Frankl, judío, llega a plantear la trascendencia. En su obra La voluntad de sentido , cita a Einstein, que afirma: “Preguntar por el sentido de la vida significa ser religioso”. Y en El hombre doliente , el psiquiatra vienés escribe: “El hecho antropológico fundamental es que el ser humano remite siempre más allá de sí mismo, hacia algo que no es él, hacia algo o hacia alguien, hacia un sentido. El ser humano se realiza a sí mismo en la medida que se transciende”. Por el contrario, el consumista, el vividor, el egoísta, se pliegan sobre sí mismos, en un círculo cerrado que sólo puede abrirse al espíritu cuando es roto por la conversión.
En este punto, es fácil sintonizar con la fe cristiana, capaz de dar sentido a las acciones o pensamientos aparentemente más vulgares. En su memorable homilía ‘‘Amar el mundo apasionadamente’’, san Josemaría Escrivá afirmaba: “Sabedlo bien: hay un algo santo, divino, escondido en las situaciones más comunes, que toca a cada uno de vosotros descubrir”. Y más adelante: “Os aseguro, hijos míos, que cuando un cristiano desempeña con amor la más intranscendente de las acciones diarias, aquello rebosa de la trascendencia de Dios. Por eso os he repetido, con un repetido martilleo, que la vocación cristiana consiste en hacer endecasílabos de la prosa de cada día”.

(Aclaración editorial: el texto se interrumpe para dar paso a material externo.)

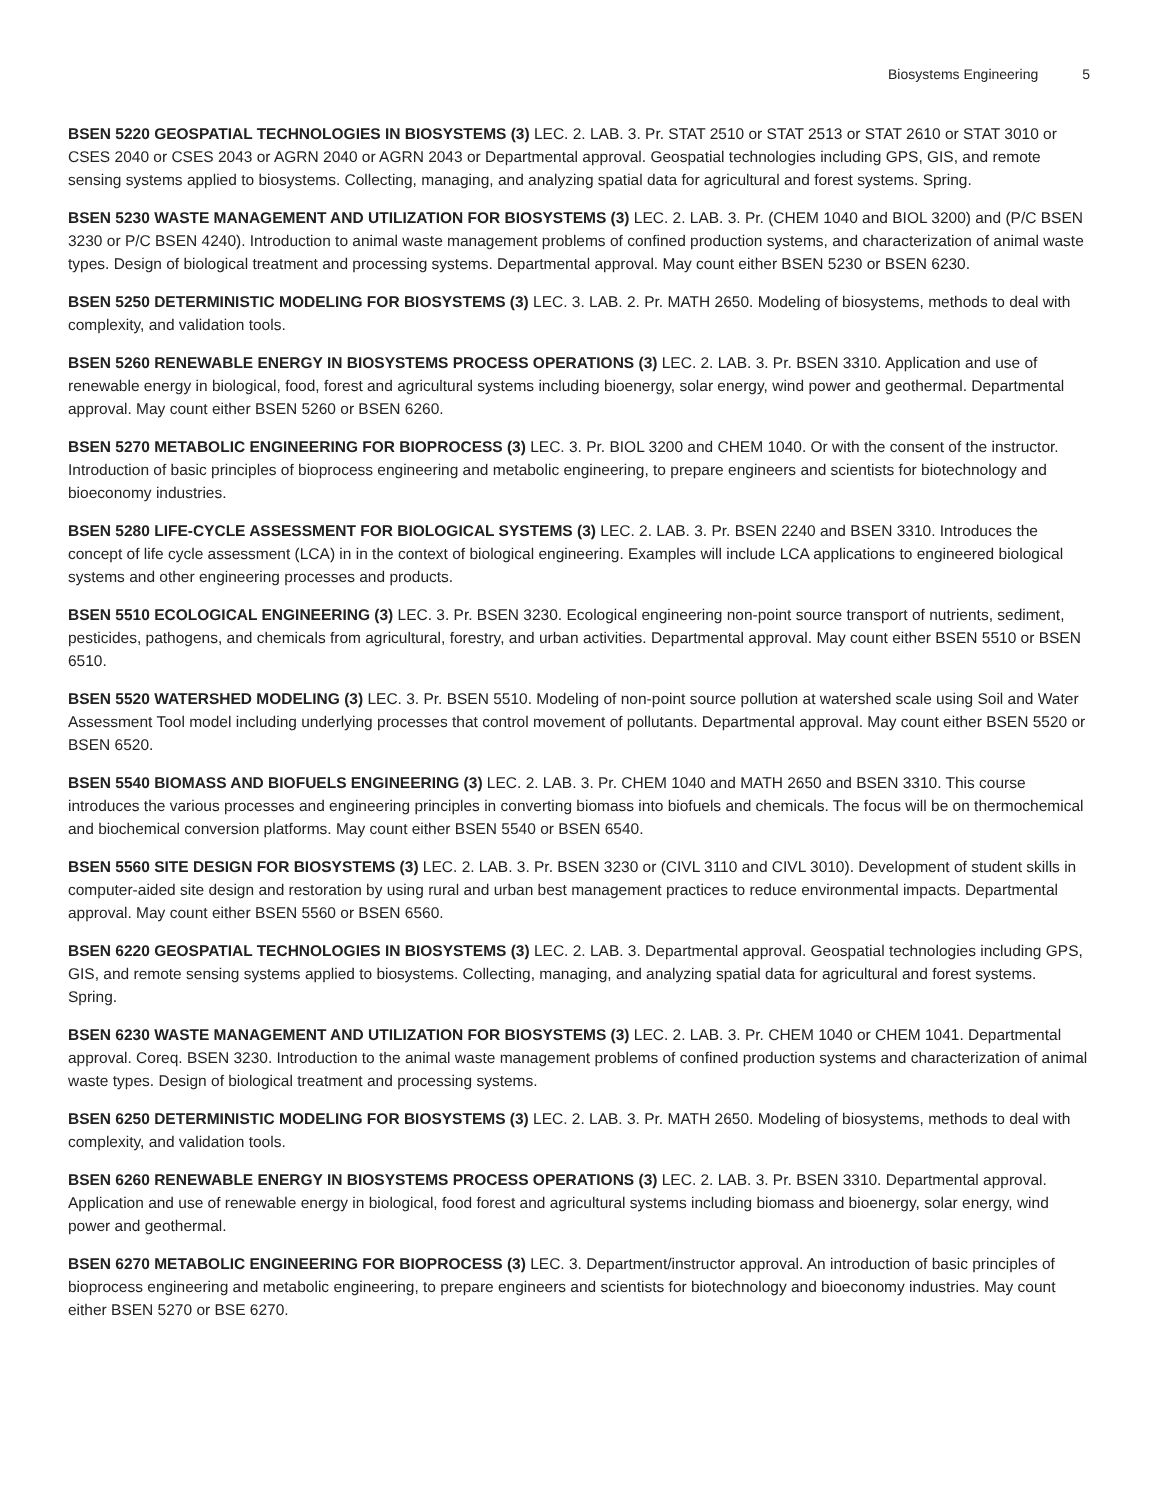Biosystems Engineering 5
BSEN 5220 GEOSPATIAL TECHNOLOGIES IN BIOSYSTEMS (3) LEC. 2. LAB. 3. Pr. STAT 2510 or STAT 2513 or STAT 2610 or STAT 3010 or CSES 2040 or CSES 2043 or AGRN 2040 or AGRN 2043 or Departmental approval. Geospatial technologies including GPS, GIS, and remote sensing systems applied to biosystems. Collecting, managing, and analyzing spatial data for agricultural and forest systems. Spring.
BSEN 5230 WASTE MANAGEMENT AND UTILIZATION FOR BIOSYSTEMS (3) LEC. 2. LAB. 3. Pr. (CHEM 1040 and BIOL 3200) and (P/C BSEN 3230 or P/C BSEN 4240). Introduction to animal waste management problems of confined production systems, and characterization of animal waste types. Design of biological treatment and processing systems. Departmental approval. May count either BSEN 5230 or BSEN 6230.
BSEN 5250 DETERMINISTIC MODELING FOR BIOSYSTEMS (3) LEC. 3. LAB. 2. Pr. MATH 2650. Modeling of biosystems, methods to deal with complexity, and validation tools.
BSEN 5260 RENEWABLE ENERGY IN BIOSYSTEMS PROCESS OPERATIONS (3) LEC. 2. LAB. 3. Pr. BSEN 3310. Application and use of renewable energy in biological, food, forest and agricultural systems including bioenergy, solar energy, wind power and geothermal. Departmental approval. May count either BSEN 5260 or BSEN 6260.
BSEN 5270 METABOLIC ENGINEERING FOR BIOPROCESS (3) LEC. 3. Pr. BIOL 3200 and CHEM 1040. Or with the consent of the instructor. Introduction of basic principles of bioprocess engineering and metabolic engineering, to prepare engineers and scientists for biotechnology and bioeconomy industries.
BSEN 5280 LIFE-CYCLE ASSESSMENT FOR BIOLOGICAL SYSTEMS (3) LEC. 2. LAB. 3. Pr. BSEN 2240 and BSEN 3310. Introduces the concept of life cycle assessment (LCA) in in the context of biological engineering. Examples will include LCA applications to engineered biological systems and other engineering processes and products.
BSEN 5510 ECOLOGICAL ENGINEERING (3) LEC. 3. Pr. BSEN 3230. Ecological engineering non-point source transport of nutrients, sediment, pesticides, pathogens, and chemicals from agricultural, forestry, and urban activities. Departmental approval. May count either BSEN 5510 or BSEN 6510.
BSEN 5520 WATERSHED MODELING (3) LEC. 3. Pr. BSEN 5510. Modeling of non-point source pollution at watershed scale using Soil and Water Assessment Tool model including underlying processes that control movement of pollutants. Departmental approval. May count either BSEN 5520 or BSEN 6520.
BSEN 5540 BIOMASS AND BIOFUELS ENGINEERING (3) LEC. 2. LAB. 3. Pr. CHEM 1040 and MATH 2650 and BSEN 3310. This course introduces the various processes and engineering principles in converting biomass into biofuels and chemicals. The focus will be on thermochemical and biochemical conversion platforms. May count either BSEN 5540 or BSEN 6540.
BSEN 5560 SITE DESIGN FOR BIOSYSTEMS (3) LEC. 2. LAB. 3. Pr. BSEN 3230 or (CIVL 3110 and CIVL 3010). Development of student skills in computer-aided site design and restoration by using rural and urban best management practices to reduce environmental impacts. Departmental approval. May count either BSEN 5560 or BSEN 6560.
BSEN 6220 GEOSPATIAL TECHNOLOGIES IN BIOSYSTEMS (3) LEC. 2. LAB. 3. Departmental approval. Geospatial technologies including GPS, GIS, and remote sensing systems applied to biosystems. Collecting, managing, and analyzing spatial data for agricultural and forest systems. Spring.
BSEN 6230 WASTE MANAGEMENT AND UTILIZATION FOR BIOSYSTEMS (3) LEC. 2. LAB. 3. Pr. CHEM 1040 or CHEM 1041. Departmental approval. Coreq. BSEN 3230. Introduction to the animal waste management problems of confined production systems and characterization of animal waste types. Design of biological treatment and processing systems.
BSEN 6250 DETERMINISTIC MODELING FOR BIOSYSTEMS (3) LEC. 2. LAB. 3. Pr. MATH 2650. Modeling of biosystems, methods to deal with complexity, and validation tools.
BSEN 6260 RENEWABLE ENERGY IN BIOSYSTEMS PROCESS OPERATIONS (3) LEC. 2. LAB. 3. Pr. BSEN 3310. Departmental approval. Application and use of renewable energy in biological, food forest and agricultural systems including biomass and bioenergy, solar energy, wind power and geothermal.
BSEN 6270 METABOLIC ENGINEERING FOR BIOPROCESS (3) LEC. 3. Department/instructor approval. An introduction of basic principles of bioprocess engineering and metabolic engineering, to prepare engineers and scientists for biotechnology and bioeconomy industries. May count either BSEN 5270 or BSE 6270.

Todo eso supone un enraizamiento profundo en el misterio de la Encarnación del Verbo que, haciéndose uno de nosotros, encarnándose en cierto sentido en cada hombre –como dijo gozosamente el Vaticano II–, nos ha dado la capacidad, a la persona y a su trabajo, de vivir lo humano a lo divino. Toda la densa cristología paulina presta soporte a esta elevación del punto de mira del sentido cristiano, hasta llegar a la gran afirmación de Gálatas: “Vivo, pero ya no vivo yo, sino que Cristo vive en mí”. O aquella semejante de Filipenses: “Mi vivir es Cristo y morir, ganancia”. Esa vida de Cristo en cada uno, realizada por la acción del Espíritu Santo, conduce a ser y a saberse hijos de Dios. Y ahí todo tiene aplicación y sentido: la Cruz, el dolor, los sacramentos, la familia y el inmenso panorama del trabajo. Siendo el cristiano otro Cristo por la gracia, no separará su ser –llegado a la alta cota de la fusión con Cristo– de su tarea: redimir con Él en todas las encrucijadas de la tierra. El sentido se ha hecho pleno hasta ascender, también con Cristo, a la gloria del Padre. Esto es lo que trae la Navidad.